## EXTRACTED MATERIAL:
↓↓↓

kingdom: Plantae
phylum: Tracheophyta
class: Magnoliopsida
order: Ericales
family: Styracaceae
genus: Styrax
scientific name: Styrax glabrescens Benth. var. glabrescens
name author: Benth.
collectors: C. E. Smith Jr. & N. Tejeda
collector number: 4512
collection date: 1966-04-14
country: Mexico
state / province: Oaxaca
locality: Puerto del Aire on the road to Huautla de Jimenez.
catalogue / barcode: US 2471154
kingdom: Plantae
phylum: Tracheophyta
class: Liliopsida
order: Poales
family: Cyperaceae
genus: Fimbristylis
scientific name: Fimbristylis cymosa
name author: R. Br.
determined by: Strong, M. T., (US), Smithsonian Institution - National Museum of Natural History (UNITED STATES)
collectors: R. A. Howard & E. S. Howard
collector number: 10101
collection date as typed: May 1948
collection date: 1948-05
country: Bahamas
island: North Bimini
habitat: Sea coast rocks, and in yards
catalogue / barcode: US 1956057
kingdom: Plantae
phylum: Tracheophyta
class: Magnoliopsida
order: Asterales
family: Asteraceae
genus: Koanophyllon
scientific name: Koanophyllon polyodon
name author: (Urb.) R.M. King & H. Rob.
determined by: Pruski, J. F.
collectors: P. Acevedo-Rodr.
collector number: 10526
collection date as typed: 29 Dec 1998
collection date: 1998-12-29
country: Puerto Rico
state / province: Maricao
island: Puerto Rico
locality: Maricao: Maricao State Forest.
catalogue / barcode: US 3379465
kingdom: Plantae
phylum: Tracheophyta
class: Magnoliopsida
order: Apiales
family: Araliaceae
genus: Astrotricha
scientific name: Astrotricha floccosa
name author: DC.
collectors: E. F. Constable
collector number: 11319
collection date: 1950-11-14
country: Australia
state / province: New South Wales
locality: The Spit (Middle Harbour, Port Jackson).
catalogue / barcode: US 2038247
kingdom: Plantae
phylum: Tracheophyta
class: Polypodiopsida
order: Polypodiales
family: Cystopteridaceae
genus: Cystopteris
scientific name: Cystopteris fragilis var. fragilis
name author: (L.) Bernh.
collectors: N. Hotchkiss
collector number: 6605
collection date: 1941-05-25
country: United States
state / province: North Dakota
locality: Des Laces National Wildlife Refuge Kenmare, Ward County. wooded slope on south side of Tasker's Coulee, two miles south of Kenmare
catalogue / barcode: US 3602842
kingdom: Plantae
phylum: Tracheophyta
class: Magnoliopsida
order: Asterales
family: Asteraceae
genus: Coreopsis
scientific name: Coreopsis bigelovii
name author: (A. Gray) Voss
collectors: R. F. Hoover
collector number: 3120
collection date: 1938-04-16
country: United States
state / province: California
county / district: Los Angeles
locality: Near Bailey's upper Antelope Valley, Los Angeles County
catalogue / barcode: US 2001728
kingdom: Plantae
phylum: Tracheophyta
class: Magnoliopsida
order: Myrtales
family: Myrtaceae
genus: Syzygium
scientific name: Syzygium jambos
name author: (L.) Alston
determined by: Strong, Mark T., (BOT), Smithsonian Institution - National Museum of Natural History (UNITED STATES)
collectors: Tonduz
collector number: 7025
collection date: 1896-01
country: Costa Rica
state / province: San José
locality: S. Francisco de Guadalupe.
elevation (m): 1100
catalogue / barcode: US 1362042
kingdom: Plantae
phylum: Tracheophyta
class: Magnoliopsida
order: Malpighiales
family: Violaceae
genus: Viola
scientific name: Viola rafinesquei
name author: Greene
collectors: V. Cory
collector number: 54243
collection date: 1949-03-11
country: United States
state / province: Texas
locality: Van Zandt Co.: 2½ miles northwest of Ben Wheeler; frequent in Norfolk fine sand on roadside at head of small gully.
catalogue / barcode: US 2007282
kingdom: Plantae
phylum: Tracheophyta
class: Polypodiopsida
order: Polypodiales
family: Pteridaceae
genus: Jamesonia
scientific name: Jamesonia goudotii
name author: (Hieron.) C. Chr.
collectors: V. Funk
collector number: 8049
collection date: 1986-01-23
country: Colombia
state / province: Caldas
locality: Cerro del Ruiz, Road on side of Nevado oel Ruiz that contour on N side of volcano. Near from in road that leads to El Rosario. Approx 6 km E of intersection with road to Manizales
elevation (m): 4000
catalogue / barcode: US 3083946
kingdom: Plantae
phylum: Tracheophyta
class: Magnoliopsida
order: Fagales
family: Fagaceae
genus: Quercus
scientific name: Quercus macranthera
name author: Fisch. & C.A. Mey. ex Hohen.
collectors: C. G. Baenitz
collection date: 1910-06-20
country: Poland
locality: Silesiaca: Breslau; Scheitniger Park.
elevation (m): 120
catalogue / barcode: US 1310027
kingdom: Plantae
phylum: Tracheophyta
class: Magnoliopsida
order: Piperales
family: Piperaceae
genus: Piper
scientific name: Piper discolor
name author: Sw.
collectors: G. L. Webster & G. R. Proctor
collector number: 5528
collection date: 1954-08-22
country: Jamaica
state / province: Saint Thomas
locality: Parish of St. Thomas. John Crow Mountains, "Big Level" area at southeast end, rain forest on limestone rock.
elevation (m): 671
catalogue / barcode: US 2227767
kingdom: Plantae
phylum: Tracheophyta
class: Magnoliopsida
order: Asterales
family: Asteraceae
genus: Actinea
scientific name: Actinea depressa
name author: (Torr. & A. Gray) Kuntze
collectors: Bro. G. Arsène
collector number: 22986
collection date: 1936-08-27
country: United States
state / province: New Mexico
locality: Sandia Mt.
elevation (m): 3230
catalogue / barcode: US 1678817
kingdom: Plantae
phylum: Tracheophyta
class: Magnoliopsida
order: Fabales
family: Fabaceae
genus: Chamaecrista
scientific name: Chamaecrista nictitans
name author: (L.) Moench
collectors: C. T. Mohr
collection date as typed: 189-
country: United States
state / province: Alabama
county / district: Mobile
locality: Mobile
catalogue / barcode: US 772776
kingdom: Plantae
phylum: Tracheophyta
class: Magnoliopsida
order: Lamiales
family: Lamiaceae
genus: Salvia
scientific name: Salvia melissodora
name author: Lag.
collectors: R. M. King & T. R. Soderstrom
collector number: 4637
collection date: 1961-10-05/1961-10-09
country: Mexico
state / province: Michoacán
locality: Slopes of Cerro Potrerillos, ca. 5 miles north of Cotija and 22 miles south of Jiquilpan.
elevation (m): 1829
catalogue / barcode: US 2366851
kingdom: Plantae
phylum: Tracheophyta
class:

↑↑↑

Put every line of the material above into a numbered list, leaving out any blank lines.

1. kingdom: Plantae
2. phylum: Tracheophyta
3. class: Magnoliopsida
4. order: Ericales
5. family: Styracaceae
6. genus: Styrax
7. scientific name: Styrax glabrescens Benth. var. glabrescens
8. name author: Benth.
9. collectors: C. E. Smith Jr. & N. Tejeda
10. collector number: 4512
11. collection date: 1966-04-14
12. country: Mexico
13. state / province: Oaxaca
14. locality: Puerto del Aire on the road to Huautla de Jimenez.
15. catalogue / barcode: US 2471154
16. kingdom: Plantae
17. phylum: Tracheophyta
18. class: Liliopsida
19. order: Poales
20. family: Cyperaceae
21. genus: Fimbristylis
22. scientific name: Fimbristylis cymosa
23. name author: R. Br.
24. determined by: Strong, M. T., (US), Smithsonian Institution - National Museum of Natural History (UNITED STATES)
25. collectors: R. A. Howard & E. S. Howard
26. collector number: 10101
27. collection date as typed: May 1948
28. collection date: 1948-05
29. country: Bahamas
30. island: North Bimini
31. habitat: Sea coast rocks, and in yards
32. catalogue / barcode: US 1956057
33. kingdom: Plantae
34. phylum: Tracheophyta
35. class: Magnoliopsida
36. order: Asterales
37. family: Asteraceae
38. genus: Koanophyllon
39. scientific name: Koanophyllon polyodon
40. name author: (Urb.) R.M. King & H. Rob.
41. determined by: Pruski, J. F.
42. collectors: P. Acevedo-Rodr.
43. collector number: 10526
44. collection date as typed: 29 Dec 1998
45. collection date: 1998-12-29
46. country: Puerto Rico
47. state / province: Maricao
48. island: Puerto Rico
49. locality: Maricao: Maricao State Forest.
50. catalogue / barcode: US 3379465
51. kingdom: Plantae
52. phylum: Tracheophyta
53. class: Magnoliopsida
54. order: Apiales
55. family: Araliaceae
56. genus: Astrotricha
57. scientific name: Astrotricha floccosa
58. name author: DC.
59. collectors: E. F. Constable
60. collector number: 11319
61. collection date: 1950-11-14
62. country: Australia
63. state / province: New South Wales
64. locality: The Spit (Middle Harbour, Port Jackson).
65. catalogue / barcode: US 2038247
66. kingdom: Plantae
67. phylum: Tracheophyta
68. class: Polypodiopsida
69. order: Polypodiales
70. family: Cystopteridaceae
71. genus: Cystopteris
72. scientific name: Cystopteris fragilis var. fragilis
73. name author: (L.) Bernh.
74. collectors: N. Hotchkiss
75. collector number: 6605
76. collection date: 1941-05-25
77. country: United States
78. state / province: North Dakota
79. locality: Des Laces National Wildlife Refuge Kenmare, Ward County. wooded slope on south side of Tasker's Coulee, two miles south of Kenmare
80. catalogue / barcode: US 3602842
81. kingdom: Plantae
82. phylum: Tracheophyta
83. class: Magnoliopsida
84. order: Asterales
85. family: Asteraceae
86. genus: Coreopsis
87. scientific name: Coreopsis bigelovii
88. name author: (A. Gray) Voss
89. collectors: R. F. Hoover
90. collector number: 3120
91. collection date: 1938-04-16
92. country: United States
93. state / province: California
94. county / district: Los Angeles
95. locality: Near Bailey's upper Antelope Valley, Los Angeles County
96. catalogue / barcode: US 2001728
97. kingdom: Plantae
98. phylum: Tracheophyta
99. class: Magnoliopsida
100. order: Myrtales
101. family: Myrtaceae
102. genus: Syzygium
103. scientific name: Syzygium jambos
104. name author: (L.) Alston
105. determined by: Strong, Mark T., (BOT), Smithsonian Institution - National Museum of Natural History (UNITED STATES)
106. collectors: Tonduz
107. collector number: 7025
108. collection date: 1896-01
109. country: Costa Rica
110. state / province: San José
111. locality: S. Francisco de Guadalupe.
112. elevation (m): 1100
113. catalogue / barcode: US 1362042
114. kingdom: Plantae
115. phylum: Tracheophyta
116. class: Magnoliopsida
117. order: Malpighiales
118. family: Violaceae
119. genus: Viola
120. scientific name: Viola rafinesquei
121. name author: Greene
122. collectors: V. Cory
123. collector number: 54243
124. collection date: 1949-03-11
125. country: United States
126. state / province: Texas
127. locality: Van Zandt Co.: 2½ miles northwest of Ben Wheeler; frequent in Norfolk fine sand on roadside at head of small gully.
128. catalogue / barcode: US 2007282
129. kingdom: Plantae
130. phylum: Tracheophyta
131. class: Polypodiopsida
132. order: Polypodiales
133. family: Pteridaceae
134. genus: Jamesonia
135. scientific name: Jamesonia goudotii
136. name author: (Hieron.) C. Chr.
137. collectors: V. Funk
138. collector number: 8049
139. collection date: 1986-01-23
140. country: Colombia
141. state / province: Caldas
142. locality: Cerro del Ruiz, Road on side of Nevado oel Ruiz that contour on N side of volcano. Near from in road that leads to El Rosario. Approx 6 km E of intersection with road to Manizales
143. elevation (m): 4000
144. catalogue / barcode: US 3083946
145. kingdom: Plantae
146. phylum: Tracheophyta
147. class: Magnoliopsida
148. order: Fagales
149. family: Fagaceae
150. genus: Quercus
151. scientific name: Quercus macranthera
152. name author: Fisch. & C.A. Mey. ex Hohen.
153. collectors: C. G. Baenitz
154. collection date: 1910-06-20
155. country: Poland
156. locality: Silesiaca: Breslau; Scheitniger Park.
157. elevation (m): 120
158. catalogue / barcode: US 1310027
159. kingdom: Plantae
160. phylum: Tracheophyta
161. class: Magnoliopsida
162. order: Piperales
163. family: Piperaceae
164. genus: Piper
165. scientific name: Piper discolor
166. name author: Sw.
167. collectors: G. L. Webster & G. R. Proctor
168. collector number: 5528
169. collection date: 1954-08-22
170. country: Jamaica
171. state / province: Saint Thomas
172. locality: Parish of St. Thomas. John Crow Mountains, "Big Level" area at southeast end, rain forest on limestone rock.
173. elevation (m): 671
174. catalogue / barcode: US 2227767
175. kingdom: Plantae
176. phylum: Tracheophyta
177. class: Magnoliopsida
178. order: Asterales
179. family: Asteraceae
180. genus: Actinea
181. scientific name: Actinea depressa
182. name author: (Torr. & A. Gray) Kuntze
183. collectors: Bro. G. Arsène
184. collector number: 22986
185. collection date: 1936-08-27
186. country: United States
187. state / province: New Mexico
188. locality: Sandia Mt.
189. elevation (m): 3230
190. catalogue / barcode: US 1678817
191. kingdom: Plantae
192. phylum: Tracheophyta
193. class: Magnoliopsida
194. order: Fabales
195. family: Fabaceae
196. genus: Chamaecrista
197. scientific name: Chamaecrista nictitans
198. name author: (L.) Moench
199. collectors: C. T. Mohr
200. collection date as typed: 189-
201. country: United States
202. state / province: Alabama
203. county / district: Mobile
204. locality: Mobile
205. catalogue / barcode: US 772776
206. kingdom: Plantae
207. phylum: Tracheophyta
208. class: Magnoliopsida
209. order: Lamiales
210. family: Lamiaceae
211. genus: Salvia
212. scientific name: Salvia melissodora
213. name author: Lag.
214. collectors: R. M. King & T. R. Soderstrom
215. collector number: 4637
216. collection date: 1961-10-05/1961-10-09
217. country: Mexico
218. state / province: Michoacán
219. locality: Slopes of Cerro Potrerillos, ca. 5 miles north of Cotija and 22 miles south of Jiquilpan.
220. elevation (m): 1829
221. catalogue / barcode: US 2366851
222. kingdom: Plantae
223. phylum: Tracheophyta
224. class:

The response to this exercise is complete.